*** Opening of EXTRACTED DATA ***

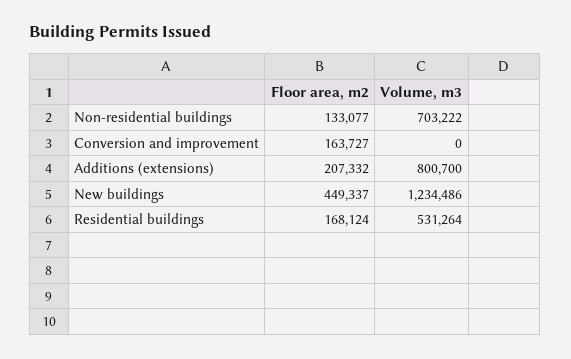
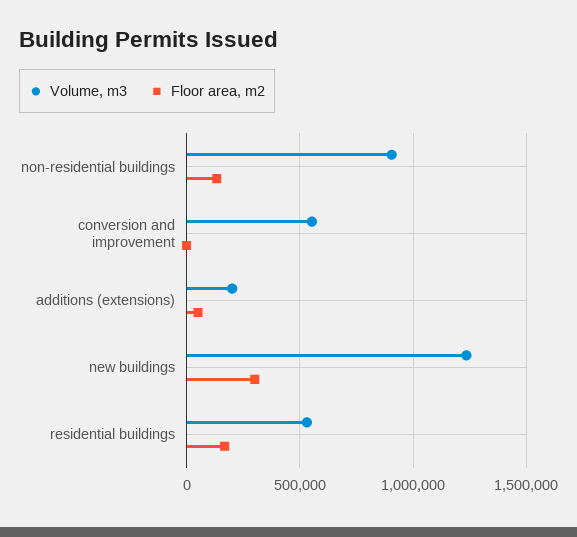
  {
    "Floor area, m2": {
      "Non-residential buildings": 133077,
-     "Conversion and improvement": 163727,
+     "Conversion and improvement": 0,
-     "Additions (extensions)": 207332,
+     "Additions (extensions)": 50000,
-     "New buildings": 449337,
+     "New buildings": 300000,
      "Residential buildings": 168124
    },
    "Volume, m3": {
-     "Non-residential buildings": 703222,
+     "Non-residential buildings": 900000,
-     "Conversion and improvement": 0,
+     "Conversion and improvement": 550000,
-     "Additions (extensions)": 800700,
+     "Additions (extensions)": 200000,
      "New buildings": 1234486,
      "Residential buildings": 531264
    }
  }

*** Close of EXTRACTED DATA ***

◆ INSTRUCTION ◆
Could you please return the entries above exactly, minus the pictures?

◆ SOLUTION FOR THIS PROBLEM ◆
  {
    "Floor area, m2": {
      "Non-residential buildings": 133077,
-     "Conversion and improvement": 163727,
+     "Conversion and improvement": 0,
-     "Additions (extensions)": 207332,
+     "Additions (extensions)": 50000,
-     "New buildings": 449337,
+     "New buildings": 300000,
      "Residential buildings": 168124
    },
    "Volume, m3": {
-     "Non-residential buildings": 703222,
+     "Non-residential buildings": 900000,
-     "Conversion and improvement": 0,
+     "Conversion and improvement": 550000,
-     "Additions (extensions)": 800700,
+     "Additions (extensions)": 200000,
      "New buildings": 1234486,
      "Residential buildings": 531264
    }
  }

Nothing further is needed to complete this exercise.